# Shedding issues (pic included!)



## Breezy (Jun 28, 2017)

Hi all. My cockapoo girl is 11 weeks old now and sheds far more than we were expecting. Her coat hasn't changed at all from when we got her at 8 weeks, but can any one tell me if it will change? We were really looking for a non-shedding cockapoo and feel pretty mislead by the breeder. We love our girl, but the hair is making us nutty!


----------



## LuckyCockapoo (May 29, 2017)

I'm not sure anyone can help you with this. A cocker will shed, a poodle hardly does, but what you get with a cockapoo will depend. If he an F1/F1b/F2? Did the parent spaniel shed badly?

We looked at several litters, looked at the mothers (spaniels) and tried to pick pups with more curly hair and mothers that didn't shed a lot (can't tell a lot, but you can certainly tell the bad shredders!).


----------



## Breezy (Jun 28, 2017)

Forgot to mention that! She is an F1. Her father was a very curly toy poodle, but we didn't get to meet the mother...


----------



## LuckyCockapoo (May 29, 2017)

To be fair, from what I understand, the breeder can't really know for sure. Some sub 8 week old pups I looked at clearly shed (nothing like an adult dog can) and some didn't seem to, but I'm not sure how reliable that is. You can get curly haired spaniels that shed, so curliness isn't a non shedding given.


----------



## 2ndhandgal (Aug 29, 2011)

Breezy said:


> Forgot to mention that! She is an F1. Her father was a very curly toy poodle, but we didn't get to meet the mother...


I have to say not meeting the mother would have rang huge alarm bells for me about the "breeder" 
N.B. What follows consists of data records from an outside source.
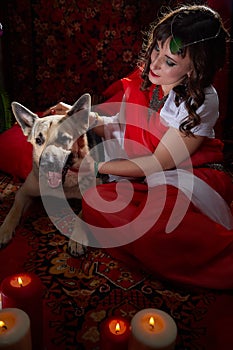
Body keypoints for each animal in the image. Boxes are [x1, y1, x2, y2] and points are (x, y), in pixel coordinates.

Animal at [0, 94, 95, 256]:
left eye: (64, 139)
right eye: (38, 140)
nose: (48, 163)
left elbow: (82, 214)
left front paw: (77, 238)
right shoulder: (23, 192)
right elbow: (14, 209)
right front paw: (4, 229)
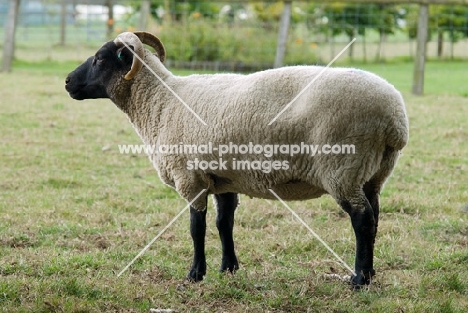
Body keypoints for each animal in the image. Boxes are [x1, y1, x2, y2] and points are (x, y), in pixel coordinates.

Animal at [66, 31, 410, 288]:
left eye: (99, 58)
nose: (67, 82)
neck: (160, 102)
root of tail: (395, 119)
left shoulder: (191, 179)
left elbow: (197, 228)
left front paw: (195, 274)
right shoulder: (224, 178)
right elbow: (224, 223)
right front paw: (228, 268)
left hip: (343, 168)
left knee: (361, 219)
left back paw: (358, 279)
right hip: (373, 173)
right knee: (374, 216)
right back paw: (370, 273)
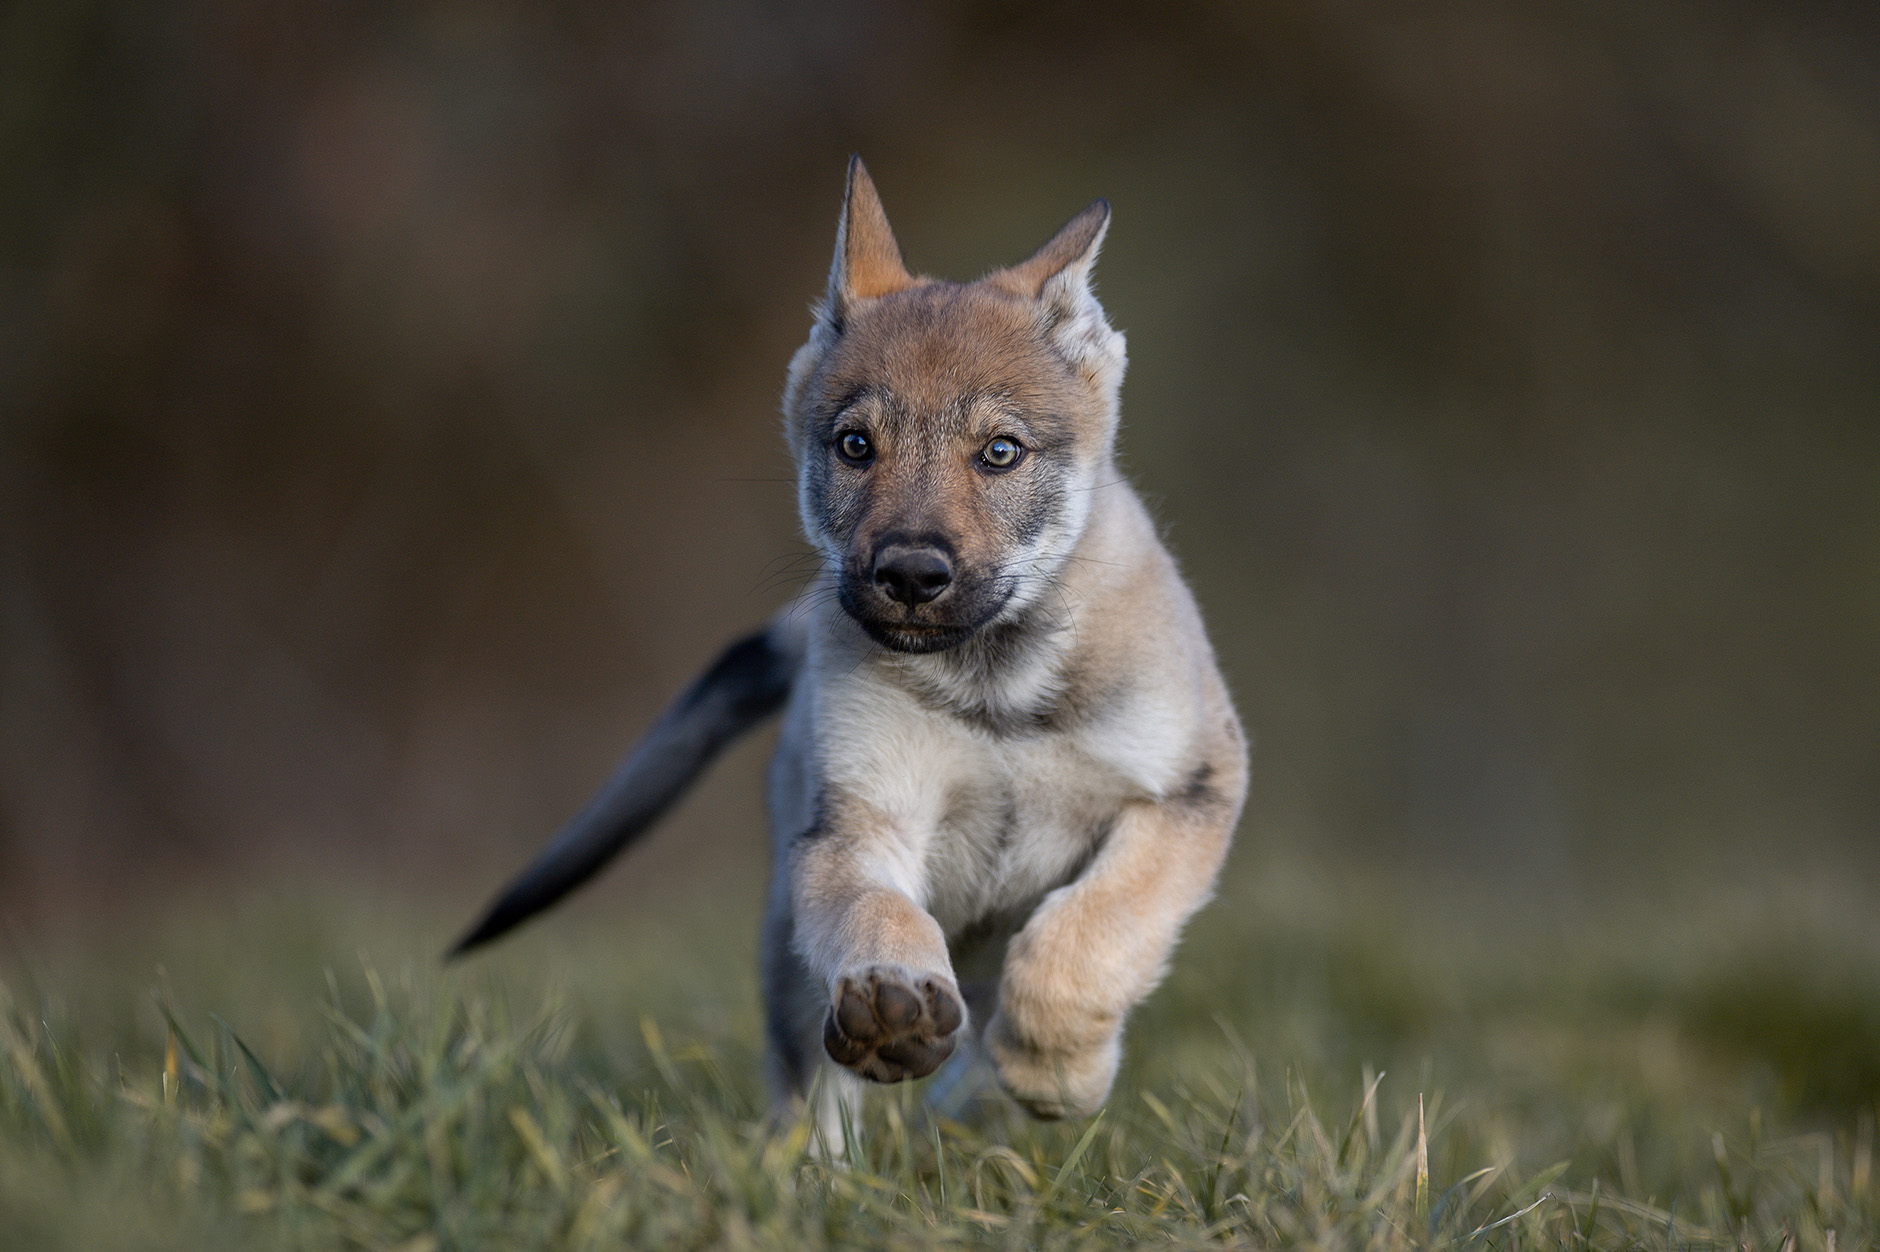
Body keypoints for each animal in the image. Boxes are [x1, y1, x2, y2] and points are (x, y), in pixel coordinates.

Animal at [451, 158, 1248, 1120]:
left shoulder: (1187, 795)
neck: (994, 693)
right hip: (789, 970)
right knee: (812, 1096)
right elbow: (883, 915)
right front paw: (895, 1000)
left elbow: (1094, 926)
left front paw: (1055, 1066)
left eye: (1001, 452)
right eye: (856, 445)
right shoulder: (861, 825)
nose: (908, 574)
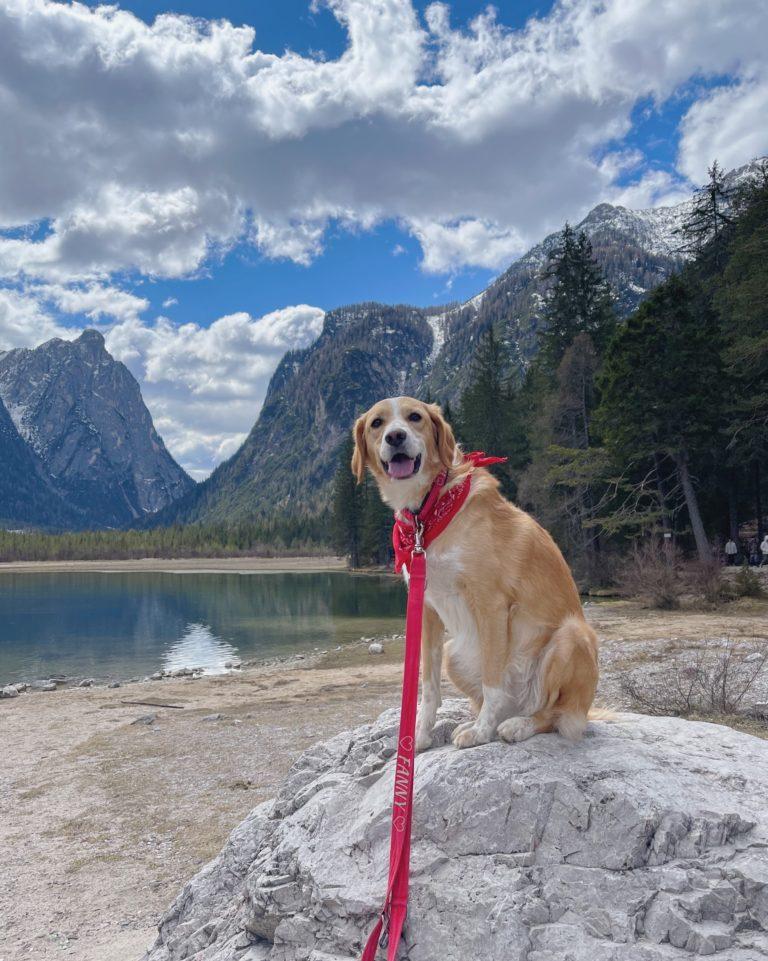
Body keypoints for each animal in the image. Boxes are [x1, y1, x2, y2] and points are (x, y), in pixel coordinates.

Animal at [352, 394, 600, 748]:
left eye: (415, 417)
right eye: (377, 423)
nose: (395, 437)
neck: (430, 510)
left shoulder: (491, 605)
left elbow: (492, 681)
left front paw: (482, 733)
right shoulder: (427, 609)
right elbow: (428, 686)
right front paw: (419, 736)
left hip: (572, 636)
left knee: (553, 714)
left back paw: (517, 725)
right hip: (453, 653)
Some pups do shed a bit and then develop a curlier coat as they get older and some stay with a straighter coat - but all are lovely and your pup does look very gorgeous


----------



## Lexi&Beemer (May 5, 2013)

Lexi and Beemer were nonstop hair balls as little puppies. It improved a lot when they got their adult coat in. It also meant more matting. I find if I keep them short, there's a lot less shedding. The longer the coat, the worse it gets. I know some who are flat coated that don't shed. My two aren't super curly but definitely more poodle than some.
Here they are at their harriest as puppies. Not only were they shedding, having daily and sometimes multiple daily brushing because in addition to the mats, they were low enough to the ground that they'd sweep every twig and bit of landscaping on their undersides.








Once they got their shots, they went to grooming and life was much better










Sent from my iPad using Tapatalk


----------



## mytoyspoo (Mar 30, 2017)

I would say not to worry . My pup was shedding initially when we bought him home at 10weeks . It was there for a few weeks . Not sure when did it stop but eventually it did . No more shedding now .my boy is a Cocker dad and toy poodle mom F1 too. Look for couple of weeks . I'm sure it will stop unnoticed .


----------